A Blast From the Jim Crow Past

Source: https://ilsr.org/wp-content/uploads/2013/06/Republican-democrat-symbols-320x160.jpg

Early this fall, the Republican legislature and governor of Alabama made huge budget cuts after a year of financial turbulence. These budget cuts resulted in the closing of many state-run locations, including five state parks and twenty-eight places to obtain a driver’s license.

You may see this as a small consequence to keep a state government up and running. And that may well be a reason. But for the 250,000 Alabamans are already deprived of a valid photo ID, closing the institutions that make licenses available will not make obtaining state-mandated identification any easier.

On top of this, half of the twenty-eight locations are in the so-called “Black Belt” of Alabama, a predominantly African American area, with black citizens making up more than 75% of registered voters in these counties.

According to the GOP, new voter identification laws were passed to combat the “ubiquitous” problem of voter fraud by making voters present a valid state identification, the most common form of which is a driver’s license.

From 2000 to 2014, there have been only thirty-one cases of voter impersonation fraud out of one billion ballots (Loyola University).
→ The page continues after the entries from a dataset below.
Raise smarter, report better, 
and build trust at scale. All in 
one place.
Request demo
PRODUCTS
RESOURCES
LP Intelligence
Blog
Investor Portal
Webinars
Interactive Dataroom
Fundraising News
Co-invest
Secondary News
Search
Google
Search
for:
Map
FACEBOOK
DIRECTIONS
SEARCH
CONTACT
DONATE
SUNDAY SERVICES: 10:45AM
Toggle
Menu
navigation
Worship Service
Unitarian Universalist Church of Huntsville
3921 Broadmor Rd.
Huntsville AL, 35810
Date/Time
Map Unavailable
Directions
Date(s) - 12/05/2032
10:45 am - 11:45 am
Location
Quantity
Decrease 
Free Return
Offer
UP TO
For those wondering, that is a whopping 0.0000031% of ballots that were considered fraudulent.

John Archibald of The Birmingham News called it: “Not just a civil rights violation. It is not just a public relations nightmare. It is not just an invitation for worldwide scorn and an alarm bell to the Justice Department. It is an affront to the very notion of justice in a nation where one-man one vote is as precious as oxygen. It is a slap in the face to all who believe the stuff we teach the kids about how all are created equal. No matter the intent the consequence is the same.”
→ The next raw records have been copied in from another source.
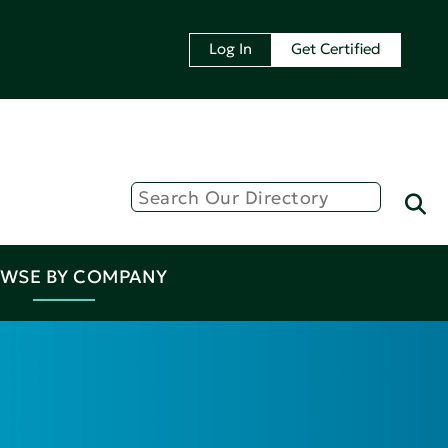
Log In
Get Certified
WSE BY COMPANY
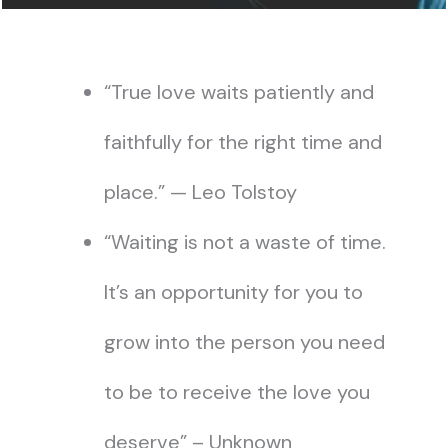
“True love waits patiently and
faithfully for the right time and
place.” — Leo Tolstoy
“Waiting is not a waste of time.
It’s an opportunity for you to
grow into the person you need
to be to receive the love you
deserve” – Unknown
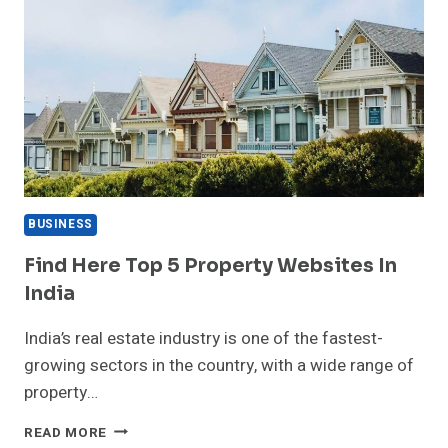
BUSINESS
Find Here Top 5 Property Websites In
India
India’s real estate industry is one of the fastest-
growing sectors in the country, with a wide range of
property…
FIND
READ MORE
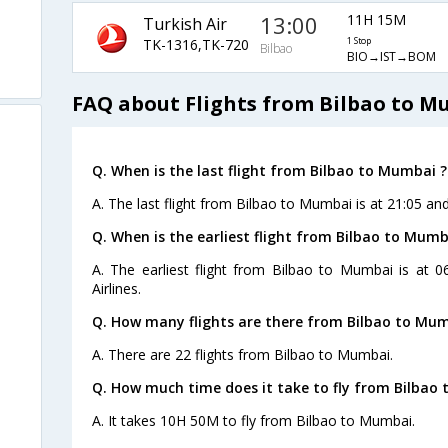
13:00
11H 15M
Turkish Air
TK-1316,TK-720
1 Stop
Bilbao
BIO→IST→BOM
FAQ about Flights from Bilbao to 
Q. When is the last flight from Bilbao to Mumbai ?
A. The last flight from Bilbao to Mumbai is at 21:05 and
Q. When is the earliest flight from Bilbao to Mumb
A. The earliest flight from Bilbao to Mumbai is at 
Airlines.
Q. How many flights are there from Bilbao to Mum
A. There are 22 flights from Bilbao to Mumbai.
Q. How much time does it take to fly from Bilbao
A. It takes 10H 50M to fly from Bilbao to Mumbai.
This “affront to the…notion of justice” destroys the American principle that every citizen gets the right to vote and tarnishes our democratic conscience. How can we be perceived as the greatest democracy while preventing citizens from voting?

Residents in counties without a place to get a driver’s license are now forced to travel long distances to obtain state issued identification. As a result, many constituents who are unable to travel long distances will now be denied the right to vote.

Hillary Clinton has called this “A blast from the Jim Crow past,” and has issued a call for a constitutional amendment addressing this problem.

Why is my nana—who does not even have a driver’s license— able to vote in New York while elderly African Americans in Alabama are not? This is wrong, no matter where you lay on the American political spectrum.

It is un-American to prohibit fellow citizens from voting in order to benefit a particular party. Unfortunately, Alabama is only a microcosm of dozens of other Republican-led state legislatures that have enacted similar voting identification laws.     Seventeen states, including New Hampshire, Indiana, Virginia, Georgia, Florida, Mississippi, Tennessee, Louisiana, Texas, Kansas, Michigan, Wisconsin, South Dakota, Idaho, Rhode Island, and Hawaii, all require photo id similar to Alabama.

It is true that this may all be one big unintended consequence of budget cuts. Yet I have the nagging suspicion that Republican states have created voter ID laws for the ultimate goal of limiting the number of Democratic minority voters, as African Americans are eight times as likely to vote Democrat than Republican.

In a nation where liberty, democracy, and freedom are expressed through voting, this is the ultimate irony of the American political system.